Maddison's eyes on Paralympics

ATTITUDE: Maddison Elliott in training at Coughlan's Swim Centre, Warners Bay. - Picture by Kitty Hill
ATTITUDE: Maddison Elliott in training at Coughlan's Swim Centre, Warners Bay. - Picture by Kitty Hill

Maitland's Maddison Elliott has been swimming since she was six months old.

The 12-year-old has six Australian athletics and three national swimming records for her age group.

Now Maddison, who has cerebral palsy, has her sights set on the London Olympics.

"I want to make it to the 2012 Paralympics and after that, the Commonwealth Games," she said yesterday.

Cerebral palsy is caused by damage to the motor control centres of the developing brain and results in limited movement and posture.

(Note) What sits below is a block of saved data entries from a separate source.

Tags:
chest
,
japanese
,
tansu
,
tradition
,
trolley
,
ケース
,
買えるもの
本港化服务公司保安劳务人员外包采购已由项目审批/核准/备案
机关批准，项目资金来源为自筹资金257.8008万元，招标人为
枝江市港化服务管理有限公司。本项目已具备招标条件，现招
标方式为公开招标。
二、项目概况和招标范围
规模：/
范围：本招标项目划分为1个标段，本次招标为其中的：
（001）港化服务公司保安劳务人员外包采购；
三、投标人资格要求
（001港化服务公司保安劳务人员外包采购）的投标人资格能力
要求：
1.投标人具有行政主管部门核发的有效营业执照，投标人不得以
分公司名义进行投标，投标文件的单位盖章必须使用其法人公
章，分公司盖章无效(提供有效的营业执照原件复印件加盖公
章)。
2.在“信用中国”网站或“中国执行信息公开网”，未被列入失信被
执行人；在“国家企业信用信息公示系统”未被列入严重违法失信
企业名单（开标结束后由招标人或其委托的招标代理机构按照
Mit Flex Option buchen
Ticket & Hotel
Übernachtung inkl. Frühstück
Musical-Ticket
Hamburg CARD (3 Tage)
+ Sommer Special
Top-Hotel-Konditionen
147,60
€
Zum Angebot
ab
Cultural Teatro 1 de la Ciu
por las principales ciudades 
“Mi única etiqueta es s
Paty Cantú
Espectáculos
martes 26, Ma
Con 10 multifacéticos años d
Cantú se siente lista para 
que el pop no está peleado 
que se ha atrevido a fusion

Maddison does not let the condition slow her down.

"It makes it a bit harder but I don't really think about it," she said.

Maddison has caught the attention of Australian Swimming with Disability head coach Brendan Keogh, who has been monitoring her progress for the past few years.

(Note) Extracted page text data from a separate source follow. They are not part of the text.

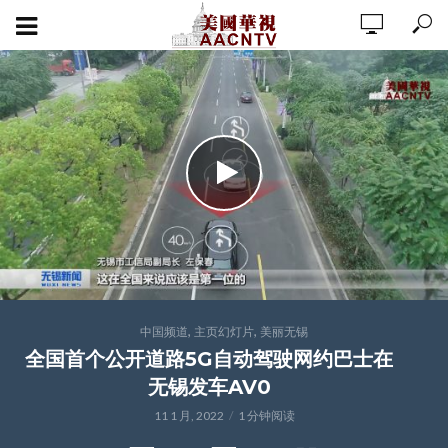
,
,
中国频道
主页幻灯片
美丽无锡
全国首个公开道路5G自动驾驶网约巴士在
无锡发车AV0
11 1 月, 2022
1 分钟阅读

She won five gold medals at the NSW Multi-Class Longcourse Swimming Championships, at Sydney Olympic Park Aquatic Centre, in Homebush, on October 23.

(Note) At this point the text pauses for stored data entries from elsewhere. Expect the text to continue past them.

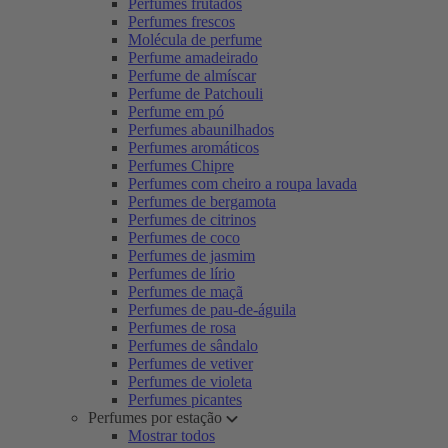
Perfumes frutados
Perfumes frescos
Molécula de perfume
Perfume amadeirado
Perfume de almíscar
Perfume de Patchouli
Perfume em pó
Perfumes abaunilhados
Perfumes aromáticos
Perfumes Chipre
Perfumes com cheiro a roupa lavada
Perfumes de bergamota
Perfumes de citrinos
Perfumes de coco
Perfumes de jasmim
Perfumes de lírio
Perfumes de maçã
Perfumes de pau-de-águila
Perfumes de rosa
Perfumes de sândalo
Perfumes de vetiver
Perfumes de violeta
Perfumes picantes
Perfumes por estação
Mostrar todos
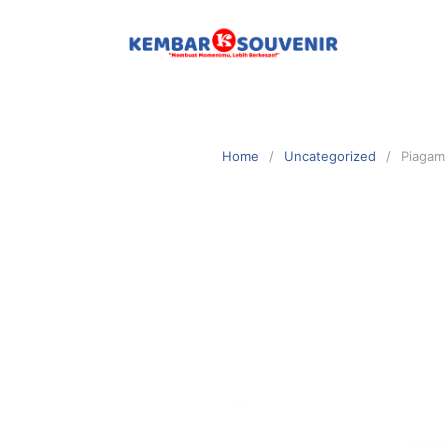
Home
Uncategorized
Piagam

The year 6 student took up athletics two years ago and the exercise has helped to extend movement in her muscles.

"It helps me with my strength, especially on my right side, which is the worst," Maddison said.

"It's also really fun and I get to make new friends."

Maddison's hard work has paid off and she has been invited to compete at the Australian athletes with a disability junior championships in Canberra on November 20 and 21.

"I love it, I'm pretty excited and proud," she said.

Maddison trains in the pool five days a week.

Her favourite swimming stroke?

"Butterfly," the smiling youngster said.

Maddison trains with head coach Paul Sharman and the junior coaches at Coughlan's Swim Centre, Warners Bay, and is a member of the Novocastrian Swimming Club.

"Maddi is a great athlete to work with," Sharman said.

"Her disability doesn't limit anything she wants to achieve and she is always prepared to listen and improve.

"She definitely inspires not just other disabled athletes but also all those who come into contact with her."